Pour Henri Pradalier, il importe d’aller plus loin dans la compréhension du site et d’avoir plus de certitudes avant de conclure à partir des deux chapiteaux mis au jour. Le Président partage cet avis, et considère que la fouille s’impose pour répondre aux nombreuses interrogations.

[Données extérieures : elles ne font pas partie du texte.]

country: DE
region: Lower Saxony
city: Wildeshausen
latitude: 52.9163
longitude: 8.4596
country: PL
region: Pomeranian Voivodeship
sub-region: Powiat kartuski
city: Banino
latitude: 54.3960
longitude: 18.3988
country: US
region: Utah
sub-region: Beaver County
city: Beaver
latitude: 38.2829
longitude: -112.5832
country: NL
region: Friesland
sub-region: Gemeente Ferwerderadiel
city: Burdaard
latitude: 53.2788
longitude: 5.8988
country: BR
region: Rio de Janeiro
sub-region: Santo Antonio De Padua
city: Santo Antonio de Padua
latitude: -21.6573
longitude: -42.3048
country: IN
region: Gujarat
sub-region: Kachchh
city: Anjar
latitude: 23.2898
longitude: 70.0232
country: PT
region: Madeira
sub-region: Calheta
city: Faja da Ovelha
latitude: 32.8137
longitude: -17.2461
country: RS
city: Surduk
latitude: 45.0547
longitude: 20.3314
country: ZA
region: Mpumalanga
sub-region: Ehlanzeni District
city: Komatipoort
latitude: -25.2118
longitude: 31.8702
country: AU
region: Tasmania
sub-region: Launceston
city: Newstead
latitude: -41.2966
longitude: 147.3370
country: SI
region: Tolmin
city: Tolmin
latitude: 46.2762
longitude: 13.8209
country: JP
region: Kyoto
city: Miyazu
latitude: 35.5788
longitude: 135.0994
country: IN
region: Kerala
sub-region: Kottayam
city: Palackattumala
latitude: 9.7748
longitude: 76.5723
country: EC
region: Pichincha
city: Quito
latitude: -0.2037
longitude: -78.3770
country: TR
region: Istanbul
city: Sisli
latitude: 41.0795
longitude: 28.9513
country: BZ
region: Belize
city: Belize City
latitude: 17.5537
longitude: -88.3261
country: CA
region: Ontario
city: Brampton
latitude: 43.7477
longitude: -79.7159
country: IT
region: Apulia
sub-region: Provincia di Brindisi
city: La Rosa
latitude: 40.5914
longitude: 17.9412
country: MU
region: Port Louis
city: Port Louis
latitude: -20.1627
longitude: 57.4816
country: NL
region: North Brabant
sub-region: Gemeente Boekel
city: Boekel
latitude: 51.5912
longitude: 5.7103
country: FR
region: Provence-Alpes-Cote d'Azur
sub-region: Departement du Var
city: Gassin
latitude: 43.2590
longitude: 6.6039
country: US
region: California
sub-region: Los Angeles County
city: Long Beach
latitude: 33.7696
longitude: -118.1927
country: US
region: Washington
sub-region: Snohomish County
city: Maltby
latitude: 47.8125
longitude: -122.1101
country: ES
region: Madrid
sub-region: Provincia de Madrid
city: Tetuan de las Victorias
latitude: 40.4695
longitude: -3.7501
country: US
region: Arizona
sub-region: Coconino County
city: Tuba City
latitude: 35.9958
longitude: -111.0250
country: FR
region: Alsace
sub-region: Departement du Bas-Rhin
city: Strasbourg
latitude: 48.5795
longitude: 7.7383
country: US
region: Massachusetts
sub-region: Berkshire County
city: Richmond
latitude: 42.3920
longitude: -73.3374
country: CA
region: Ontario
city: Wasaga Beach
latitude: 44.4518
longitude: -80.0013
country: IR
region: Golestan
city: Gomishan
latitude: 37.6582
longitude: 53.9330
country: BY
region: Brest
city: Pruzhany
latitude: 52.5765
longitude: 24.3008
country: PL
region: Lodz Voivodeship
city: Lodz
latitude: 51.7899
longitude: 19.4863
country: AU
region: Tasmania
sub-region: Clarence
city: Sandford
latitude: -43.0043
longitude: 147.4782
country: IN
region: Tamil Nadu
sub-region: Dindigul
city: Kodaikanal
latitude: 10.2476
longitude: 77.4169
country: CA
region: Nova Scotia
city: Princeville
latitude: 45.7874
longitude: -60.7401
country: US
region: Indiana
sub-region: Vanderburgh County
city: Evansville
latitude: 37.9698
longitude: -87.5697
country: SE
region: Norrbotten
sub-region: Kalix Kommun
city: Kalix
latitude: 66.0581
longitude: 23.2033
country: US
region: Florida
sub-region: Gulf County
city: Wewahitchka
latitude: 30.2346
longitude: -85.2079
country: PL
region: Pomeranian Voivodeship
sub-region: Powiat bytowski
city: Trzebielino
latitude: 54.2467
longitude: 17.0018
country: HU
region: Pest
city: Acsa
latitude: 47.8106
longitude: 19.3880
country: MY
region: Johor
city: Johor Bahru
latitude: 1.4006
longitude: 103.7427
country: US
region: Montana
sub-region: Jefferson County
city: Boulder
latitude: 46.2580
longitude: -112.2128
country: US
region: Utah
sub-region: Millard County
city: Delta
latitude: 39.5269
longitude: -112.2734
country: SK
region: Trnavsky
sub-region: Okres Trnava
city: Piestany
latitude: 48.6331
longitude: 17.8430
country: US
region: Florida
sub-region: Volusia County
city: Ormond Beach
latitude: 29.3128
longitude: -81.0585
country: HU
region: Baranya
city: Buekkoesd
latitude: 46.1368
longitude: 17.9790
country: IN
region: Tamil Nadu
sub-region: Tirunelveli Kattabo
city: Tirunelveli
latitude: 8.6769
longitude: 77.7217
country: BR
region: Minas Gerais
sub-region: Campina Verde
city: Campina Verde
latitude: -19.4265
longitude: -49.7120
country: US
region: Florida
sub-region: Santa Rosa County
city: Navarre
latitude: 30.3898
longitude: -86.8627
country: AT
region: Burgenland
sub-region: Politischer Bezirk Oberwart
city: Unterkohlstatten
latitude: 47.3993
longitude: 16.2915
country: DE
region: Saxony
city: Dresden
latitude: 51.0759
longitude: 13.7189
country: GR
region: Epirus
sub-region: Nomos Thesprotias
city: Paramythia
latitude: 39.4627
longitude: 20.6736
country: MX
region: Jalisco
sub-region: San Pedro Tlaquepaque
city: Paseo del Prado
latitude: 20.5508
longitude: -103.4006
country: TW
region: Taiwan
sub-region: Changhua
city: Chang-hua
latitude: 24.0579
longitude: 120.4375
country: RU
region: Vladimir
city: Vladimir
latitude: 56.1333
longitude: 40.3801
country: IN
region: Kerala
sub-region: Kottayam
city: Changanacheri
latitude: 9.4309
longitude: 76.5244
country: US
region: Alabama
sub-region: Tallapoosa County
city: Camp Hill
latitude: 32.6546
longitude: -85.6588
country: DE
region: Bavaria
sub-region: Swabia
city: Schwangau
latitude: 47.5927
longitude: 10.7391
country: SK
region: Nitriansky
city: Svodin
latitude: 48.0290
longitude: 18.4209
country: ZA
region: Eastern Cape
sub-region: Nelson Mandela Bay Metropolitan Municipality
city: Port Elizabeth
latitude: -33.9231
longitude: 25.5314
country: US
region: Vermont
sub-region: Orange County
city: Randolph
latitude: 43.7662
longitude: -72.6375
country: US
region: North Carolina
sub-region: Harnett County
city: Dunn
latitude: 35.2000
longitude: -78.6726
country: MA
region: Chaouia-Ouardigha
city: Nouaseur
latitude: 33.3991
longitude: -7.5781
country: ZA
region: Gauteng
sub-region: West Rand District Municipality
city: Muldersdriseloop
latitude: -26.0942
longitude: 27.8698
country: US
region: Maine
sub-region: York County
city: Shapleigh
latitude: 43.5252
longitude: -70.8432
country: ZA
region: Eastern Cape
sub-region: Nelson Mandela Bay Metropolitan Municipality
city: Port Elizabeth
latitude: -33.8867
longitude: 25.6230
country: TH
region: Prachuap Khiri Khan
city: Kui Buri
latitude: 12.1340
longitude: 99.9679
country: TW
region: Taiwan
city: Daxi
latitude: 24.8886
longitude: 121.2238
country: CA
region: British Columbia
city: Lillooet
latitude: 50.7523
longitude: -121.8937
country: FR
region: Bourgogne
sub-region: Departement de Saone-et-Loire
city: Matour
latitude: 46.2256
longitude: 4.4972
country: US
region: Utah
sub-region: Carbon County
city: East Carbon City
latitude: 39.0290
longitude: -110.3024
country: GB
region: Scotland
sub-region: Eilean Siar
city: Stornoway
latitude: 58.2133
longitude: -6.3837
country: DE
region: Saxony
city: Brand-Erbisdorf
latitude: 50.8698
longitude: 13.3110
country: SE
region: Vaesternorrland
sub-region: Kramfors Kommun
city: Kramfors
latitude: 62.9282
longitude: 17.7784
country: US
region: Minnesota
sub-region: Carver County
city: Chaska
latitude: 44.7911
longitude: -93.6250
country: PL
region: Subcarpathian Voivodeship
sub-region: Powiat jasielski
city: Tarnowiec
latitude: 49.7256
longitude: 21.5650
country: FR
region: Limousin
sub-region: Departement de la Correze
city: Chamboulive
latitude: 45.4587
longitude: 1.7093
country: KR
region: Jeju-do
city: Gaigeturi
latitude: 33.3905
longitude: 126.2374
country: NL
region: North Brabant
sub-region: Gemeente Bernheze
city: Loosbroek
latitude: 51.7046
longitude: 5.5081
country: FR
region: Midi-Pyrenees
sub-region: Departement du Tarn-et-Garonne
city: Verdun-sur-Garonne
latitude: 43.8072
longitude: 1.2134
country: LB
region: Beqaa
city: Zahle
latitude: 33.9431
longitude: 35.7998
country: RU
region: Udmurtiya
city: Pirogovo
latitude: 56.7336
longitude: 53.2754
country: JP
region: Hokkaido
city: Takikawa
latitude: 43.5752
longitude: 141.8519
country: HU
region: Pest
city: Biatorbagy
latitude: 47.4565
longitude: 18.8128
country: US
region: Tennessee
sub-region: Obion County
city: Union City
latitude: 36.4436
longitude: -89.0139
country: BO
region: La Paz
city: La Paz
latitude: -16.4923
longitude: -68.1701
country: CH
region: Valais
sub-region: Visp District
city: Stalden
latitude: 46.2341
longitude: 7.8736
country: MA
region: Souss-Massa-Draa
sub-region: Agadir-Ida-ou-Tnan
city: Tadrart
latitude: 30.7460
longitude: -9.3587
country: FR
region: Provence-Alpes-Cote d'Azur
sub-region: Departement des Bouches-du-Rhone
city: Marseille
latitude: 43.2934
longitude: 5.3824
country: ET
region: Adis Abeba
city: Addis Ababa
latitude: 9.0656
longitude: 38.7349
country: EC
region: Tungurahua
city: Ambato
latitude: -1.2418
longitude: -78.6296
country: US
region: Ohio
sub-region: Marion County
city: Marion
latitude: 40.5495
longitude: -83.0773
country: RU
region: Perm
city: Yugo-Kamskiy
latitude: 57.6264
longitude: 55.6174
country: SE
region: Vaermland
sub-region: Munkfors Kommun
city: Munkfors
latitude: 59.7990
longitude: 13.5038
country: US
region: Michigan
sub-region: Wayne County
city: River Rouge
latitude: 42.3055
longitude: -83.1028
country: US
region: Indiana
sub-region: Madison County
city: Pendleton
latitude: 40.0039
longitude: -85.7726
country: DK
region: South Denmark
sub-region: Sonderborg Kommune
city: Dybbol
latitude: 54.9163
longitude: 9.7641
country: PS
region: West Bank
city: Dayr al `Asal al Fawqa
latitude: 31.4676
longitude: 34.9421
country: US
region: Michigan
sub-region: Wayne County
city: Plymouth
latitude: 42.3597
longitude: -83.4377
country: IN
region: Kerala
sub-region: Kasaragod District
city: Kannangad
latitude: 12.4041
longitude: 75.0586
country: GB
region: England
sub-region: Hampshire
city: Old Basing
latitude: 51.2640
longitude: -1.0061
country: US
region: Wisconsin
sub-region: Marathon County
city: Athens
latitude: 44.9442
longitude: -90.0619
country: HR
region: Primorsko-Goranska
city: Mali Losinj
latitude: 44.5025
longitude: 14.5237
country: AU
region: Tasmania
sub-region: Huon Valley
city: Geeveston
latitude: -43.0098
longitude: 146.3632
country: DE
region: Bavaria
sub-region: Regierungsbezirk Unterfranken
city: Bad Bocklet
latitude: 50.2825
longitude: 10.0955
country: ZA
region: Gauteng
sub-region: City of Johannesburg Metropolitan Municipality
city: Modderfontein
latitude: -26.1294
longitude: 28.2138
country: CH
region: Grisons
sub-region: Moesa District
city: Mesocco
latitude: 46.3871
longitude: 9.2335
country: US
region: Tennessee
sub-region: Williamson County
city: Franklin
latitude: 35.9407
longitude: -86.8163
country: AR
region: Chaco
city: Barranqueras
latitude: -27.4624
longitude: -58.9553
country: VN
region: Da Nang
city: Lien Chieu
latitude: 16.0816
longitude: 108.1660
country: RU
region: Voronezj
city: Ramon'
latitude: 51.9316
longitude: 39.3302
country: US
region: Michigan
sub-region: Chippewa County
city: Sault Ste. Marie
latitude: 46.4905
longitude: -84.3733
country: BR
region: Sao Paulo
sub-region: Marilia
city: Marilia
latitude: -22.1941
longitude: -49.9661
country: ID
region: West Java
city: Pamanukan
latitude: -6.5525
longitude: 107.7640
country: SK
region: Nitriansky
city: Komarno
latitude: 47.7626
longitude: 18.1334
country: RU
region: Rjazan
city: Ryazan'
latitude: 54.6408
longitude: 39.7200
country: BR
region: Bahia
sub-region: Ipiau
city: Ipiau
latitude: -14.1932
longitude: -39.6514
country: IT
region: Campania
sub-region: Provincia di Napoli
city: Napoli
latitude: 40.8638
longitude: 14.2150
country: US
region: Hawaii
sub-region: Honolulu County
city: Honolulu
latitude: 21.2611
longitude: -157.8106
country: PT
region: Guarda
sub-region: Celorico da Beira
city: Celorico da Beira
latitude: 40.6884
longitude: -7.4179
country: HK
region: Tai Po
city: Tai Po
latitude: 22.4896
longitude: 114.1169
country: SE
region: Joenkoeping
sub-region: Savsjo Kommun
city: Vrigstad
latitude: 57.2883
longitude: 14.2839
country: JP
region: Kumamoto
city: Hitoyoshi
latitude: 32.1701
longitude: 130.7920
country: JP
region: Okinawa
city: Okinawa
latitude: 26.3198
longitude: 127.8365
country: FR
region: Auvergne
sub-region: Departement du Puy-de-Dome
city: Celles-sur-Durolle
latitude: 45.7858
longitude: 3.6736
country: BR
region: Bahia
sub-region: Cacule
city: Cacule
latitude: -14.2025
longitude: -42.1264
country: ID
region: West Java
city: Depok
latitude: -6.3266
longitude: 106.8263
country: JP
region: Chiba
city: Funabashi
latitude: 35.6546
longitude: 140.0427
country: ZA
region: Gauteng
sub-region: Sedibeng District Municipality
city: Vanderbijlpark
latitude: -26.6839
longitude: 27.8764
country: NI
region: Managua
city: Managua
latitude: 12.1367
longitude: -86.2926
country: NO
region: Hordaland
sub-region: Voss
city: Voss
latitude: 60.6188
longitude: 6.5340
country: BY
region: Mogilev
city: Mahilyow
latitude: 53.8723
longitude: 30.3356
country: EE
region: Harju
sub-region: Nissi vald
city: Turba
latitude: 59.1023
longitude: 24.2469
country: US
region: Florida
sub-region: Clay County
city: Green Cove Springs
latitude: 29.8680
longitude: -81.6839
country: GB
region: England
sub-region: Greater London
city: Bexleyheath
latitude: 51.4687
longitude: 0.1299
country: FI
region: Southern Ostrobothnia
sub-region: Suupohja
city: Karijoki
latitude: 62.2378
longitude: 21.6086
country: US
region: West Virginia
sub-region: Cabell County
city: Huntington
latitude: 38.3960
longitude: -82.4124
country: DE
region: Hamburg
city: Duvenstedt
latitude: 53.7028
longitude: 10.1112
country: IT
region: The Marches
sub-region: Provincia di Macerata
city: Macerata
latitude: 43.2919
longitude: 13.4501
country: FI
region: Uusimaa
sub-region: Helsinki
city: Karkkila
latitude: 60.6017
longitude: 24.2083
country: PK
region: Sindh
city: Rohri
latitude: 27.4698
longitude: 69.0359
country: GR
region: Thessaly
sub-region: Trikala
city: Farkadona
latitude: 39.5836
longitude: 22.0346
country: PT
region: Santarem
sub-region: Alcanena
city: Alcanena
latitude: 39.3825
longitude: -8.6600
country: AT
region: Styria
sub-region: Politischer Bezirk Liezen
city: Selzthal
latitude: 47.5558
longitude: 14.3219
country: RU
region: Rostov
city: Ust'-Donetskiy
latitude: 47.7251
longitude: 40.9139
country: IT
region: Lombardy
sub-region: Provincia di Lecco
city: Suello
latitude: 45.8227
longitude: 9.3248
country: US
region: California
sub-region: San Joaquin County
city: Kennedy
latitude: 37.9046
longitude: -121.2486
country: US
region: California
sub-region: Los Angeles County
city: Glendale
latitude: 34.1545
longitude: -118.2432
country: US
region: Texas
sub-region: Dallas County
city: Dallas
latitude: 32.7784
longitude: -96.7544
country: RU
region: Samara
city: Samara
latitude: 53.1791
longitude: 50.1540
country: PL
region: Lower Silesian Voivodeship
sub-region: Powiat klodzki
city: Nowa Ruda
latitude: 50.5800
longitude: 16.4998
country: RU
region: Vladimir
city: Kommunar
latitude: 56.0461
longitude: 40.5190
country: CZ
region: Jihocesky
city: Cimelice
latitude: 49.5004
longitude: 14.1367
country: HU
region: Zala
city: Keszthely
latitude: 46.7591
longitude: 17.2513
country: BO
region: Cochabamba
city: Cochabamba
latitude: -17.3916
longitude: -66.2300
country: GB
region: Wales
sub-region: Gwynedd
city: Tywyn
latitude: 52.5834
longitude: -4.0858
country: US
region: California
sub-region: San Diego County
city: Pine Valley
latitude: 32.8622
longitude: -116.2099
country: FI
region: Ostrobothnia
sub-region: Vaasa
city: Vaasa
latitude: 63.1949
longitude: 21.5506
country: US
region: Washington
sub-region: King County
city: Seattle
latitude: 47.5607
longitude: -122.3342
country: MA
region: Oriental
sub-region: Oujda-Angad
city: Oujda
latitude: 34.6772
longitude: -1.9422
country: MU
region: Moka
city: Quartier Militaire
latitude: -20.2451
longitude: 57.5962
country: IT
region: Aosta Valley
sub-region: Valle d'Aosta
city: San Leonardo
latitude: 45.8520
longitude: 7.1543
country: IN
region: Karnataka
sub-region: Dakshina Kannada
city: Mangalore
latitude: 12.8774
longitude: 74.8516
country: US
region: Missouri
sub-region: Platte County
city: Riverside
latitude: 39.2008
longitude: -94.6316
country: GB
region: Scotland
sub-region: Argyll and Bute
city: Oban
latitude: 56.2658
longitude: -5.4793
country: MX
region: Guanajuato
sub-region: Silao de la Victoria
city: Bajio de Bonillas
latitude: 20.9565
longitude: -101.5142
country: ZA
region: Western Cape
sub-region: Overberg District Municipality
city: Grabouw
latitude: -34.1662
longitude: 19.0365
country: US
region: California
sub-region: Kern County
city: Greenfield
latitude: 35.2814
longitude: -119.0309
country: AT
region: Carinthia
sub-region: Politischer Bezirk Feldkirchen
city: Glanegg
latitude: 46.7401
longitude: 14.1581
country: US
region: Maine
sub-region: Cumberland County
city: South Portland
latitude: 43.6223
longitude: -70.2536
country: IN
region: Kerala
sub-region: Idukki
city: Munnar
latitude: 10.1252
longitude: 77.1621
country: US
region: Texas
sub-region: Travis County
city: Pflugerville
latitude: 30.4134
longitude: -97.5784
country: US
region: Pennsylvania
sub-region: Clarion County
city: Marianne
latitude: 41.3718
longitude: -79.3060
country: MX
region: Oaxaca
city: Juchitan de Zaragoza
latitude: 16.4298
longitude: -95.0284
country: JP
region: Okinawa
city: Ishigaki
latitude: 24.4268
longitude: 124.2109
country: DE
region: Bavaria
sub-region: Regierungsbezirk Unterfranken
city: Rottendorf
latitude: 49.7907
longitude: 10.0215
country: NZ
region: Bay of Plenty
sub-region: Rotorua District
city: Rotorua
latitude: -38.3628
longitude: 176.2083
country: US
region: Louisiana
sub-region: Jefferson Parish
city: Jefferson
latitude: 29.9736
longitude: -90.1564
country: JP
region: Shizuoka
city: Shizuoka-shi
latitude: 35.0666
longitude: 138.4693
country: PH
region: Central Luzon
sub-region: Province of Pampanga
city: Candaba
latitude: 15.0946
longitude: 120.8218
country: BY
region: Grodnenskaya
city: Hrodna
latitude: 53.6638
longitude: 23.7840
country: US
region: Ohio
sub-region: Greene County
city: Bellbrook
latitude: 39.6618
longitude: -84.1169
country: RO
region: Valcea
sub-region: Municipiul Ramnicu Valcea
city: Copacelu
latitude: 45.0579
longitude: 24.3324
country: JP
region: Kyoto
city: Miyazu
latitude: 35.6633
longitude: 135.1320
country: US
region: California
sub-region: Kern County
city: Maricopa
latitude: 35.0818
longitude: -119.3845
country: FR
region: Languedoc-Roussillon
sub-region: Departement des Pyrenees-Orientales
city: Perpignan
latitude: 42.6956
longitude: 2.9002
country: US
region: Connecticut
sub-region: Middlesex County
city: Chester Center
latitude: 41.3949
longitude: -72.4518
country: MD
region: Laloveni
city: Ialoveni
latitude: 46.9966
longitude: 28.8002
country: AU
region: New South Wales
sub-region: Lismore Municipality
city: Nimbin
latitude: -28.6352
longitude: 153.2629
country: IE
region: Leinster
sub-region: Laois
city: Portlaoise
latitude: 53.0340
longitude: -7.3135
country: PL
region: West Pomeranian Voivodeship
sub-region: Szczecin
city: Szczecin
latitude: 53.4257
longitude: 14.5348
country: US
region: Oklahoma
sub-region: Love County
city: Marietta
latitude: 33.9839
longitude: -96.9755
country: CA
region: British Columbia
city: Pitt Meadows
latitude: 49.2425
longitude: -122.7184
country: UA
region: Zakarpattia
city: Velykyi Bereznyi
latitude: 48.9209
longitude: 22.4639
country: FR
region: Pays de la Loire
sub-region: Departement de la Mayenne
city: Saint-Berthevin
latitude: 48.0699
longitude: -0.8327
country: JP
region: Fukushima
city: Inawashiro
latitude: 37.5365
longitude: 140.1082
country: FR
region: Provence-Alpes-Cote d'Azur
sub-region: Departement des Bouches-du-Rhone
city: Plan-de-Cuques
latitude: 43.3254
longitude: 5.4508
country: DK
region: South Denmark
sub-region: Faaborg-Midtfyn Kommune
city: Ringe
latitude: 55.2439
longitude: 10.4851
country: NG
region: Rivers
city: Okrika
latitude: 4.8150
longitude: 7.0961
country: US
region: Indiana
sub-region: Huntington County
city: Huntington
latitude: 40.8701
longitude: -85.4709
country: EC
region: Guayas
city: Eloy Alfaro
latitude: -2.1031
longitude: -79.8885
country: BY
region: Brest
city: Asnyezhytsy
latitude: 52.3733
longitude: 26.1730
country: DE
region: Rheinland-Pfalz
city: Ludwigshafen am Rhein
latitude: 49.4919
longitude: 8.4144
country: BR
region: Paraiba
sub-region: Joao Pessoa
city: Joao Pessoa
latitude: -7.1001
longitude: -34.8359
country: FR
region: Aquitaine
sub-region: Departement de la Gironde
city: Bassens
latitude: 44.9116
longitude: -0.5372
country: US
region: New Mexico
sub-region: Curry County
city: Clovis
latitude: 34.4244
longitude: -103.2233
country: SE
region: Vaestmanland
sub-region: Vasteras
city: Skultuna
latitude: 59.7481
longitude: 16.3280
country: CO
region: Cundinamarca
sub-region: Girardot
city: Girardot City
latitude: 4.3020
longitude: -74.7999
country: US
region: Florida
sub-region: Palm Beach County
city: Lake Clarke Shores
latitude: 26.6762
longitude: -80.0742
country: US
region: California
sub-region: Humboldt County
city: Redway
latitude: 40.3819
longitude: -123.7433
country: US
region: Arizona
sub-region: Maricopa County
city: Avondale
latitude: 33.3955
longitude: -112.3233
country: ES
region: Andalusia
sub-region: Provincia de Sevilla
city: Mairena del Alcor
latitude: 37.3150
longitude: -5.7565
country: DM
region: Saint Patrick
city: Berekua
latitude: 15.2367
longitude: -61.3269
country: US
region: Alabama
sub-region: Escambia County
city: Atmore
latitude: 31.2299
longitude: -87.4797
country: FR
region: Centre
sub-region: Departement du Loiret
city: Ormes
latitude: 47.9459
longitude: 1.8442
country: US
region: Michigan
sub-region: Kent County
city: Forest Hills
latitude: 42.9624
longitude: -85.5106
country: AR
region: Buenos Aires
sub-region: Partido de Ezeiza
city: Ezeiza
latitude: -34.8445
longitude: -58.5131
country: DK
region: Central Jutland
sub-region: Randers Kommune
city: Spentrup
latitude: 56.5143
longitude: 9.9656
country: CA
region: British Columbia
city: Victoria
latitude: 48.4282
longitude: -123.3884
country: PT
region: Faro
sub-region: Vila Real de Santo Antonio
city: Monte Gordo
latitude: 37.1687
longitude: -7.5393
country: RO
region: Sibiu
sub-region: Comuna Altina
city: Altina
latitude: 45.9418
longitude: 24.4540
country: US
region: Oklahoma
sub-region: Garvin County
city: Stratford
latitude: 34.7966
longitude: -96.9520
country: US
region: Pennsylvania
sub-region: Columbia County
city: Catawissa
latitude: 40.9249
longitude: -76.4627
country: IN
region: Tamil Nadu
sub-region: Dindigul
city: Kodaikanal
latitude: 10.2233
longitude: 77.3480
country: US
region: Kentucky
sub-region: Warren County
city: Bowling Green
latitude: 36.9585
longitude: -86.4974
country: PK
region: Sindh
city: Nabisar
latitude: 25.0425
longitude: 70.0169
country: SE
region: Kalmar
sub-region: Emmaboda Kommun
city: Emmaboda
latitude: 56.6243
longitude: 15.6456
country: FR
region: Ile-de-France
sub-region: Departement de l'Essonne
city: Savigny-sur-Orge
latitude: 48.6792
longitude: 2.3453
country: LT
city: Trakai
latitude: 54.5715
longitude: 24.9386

Concernant le rôle de la DRAC, Maurice Scellès rappelle que le Service régional de l’archéologie a la responsabilité du contrôle scientifique et technique de la fouille, mais que la décision de fouiller relève de l’aménageur ou du propriétaire. En fonction du projet et de la menace de destruction que celui-ci fait peser sur des couches ou vestiges archéologiques, la DRAC détermine ce qui doit être fouillé et les moyens qui doivent être mis en œuvre pour garantir la qualité scientifique de la fouille. De ce point de vue il n’y a d’ailleurs pas de différence entre fouilles préventives et fouilles programmées qui se distinguent par le contexte de leur mise en œuvre. La décision de fouiller le site de Saint-Sernin et la détermination de l’ampleur des travaux relèvent de la Mairie de Toulouse. Pierre Pisani précise que la Ville n’a pas encore pris de décision.
Le Président ajoute que le maire de Toulouse a demandé à le rencontrer et que rendez-vous est pris pour le 16 novembre. Il est vrai que la décision de faire des fouilles appartient à la Mairie, et que c’est là une occasion rare qu’il faut savoir saisir. Daniel Cazes se souvient que l’installation des DRAC dans les années 1980 devait aider les mairies dans leurs projets sur le patrimoine, et c’est aujourd’hui une politique de l’éteignoir au lieu de l’enthousiasme que l’on serait en droit d’attendre.

Guy Ahlsell de Toulza montre une photographie du tableau du Martyre de saint Sernin par P. Pujol ; haut de 1,20 m pour 0,90 m de large, il est daté de 1890. L’acquisition a été faite pour un montant total de 1180 €. Louis Peyrusse précise qu’il ne s’agit probablement pas, en raison de la date, d’une esquisse pour la salle des Illustres du Capitole, dont le décor a été rapidement réalisé en 1898.
Guy Ahlsell de Toulza annonce par ailleurs qu’un grand relevé du portail de la Dalbade, dû à un élève de Paul Tournon qui a été prix de Rome, sera mis en vente demain.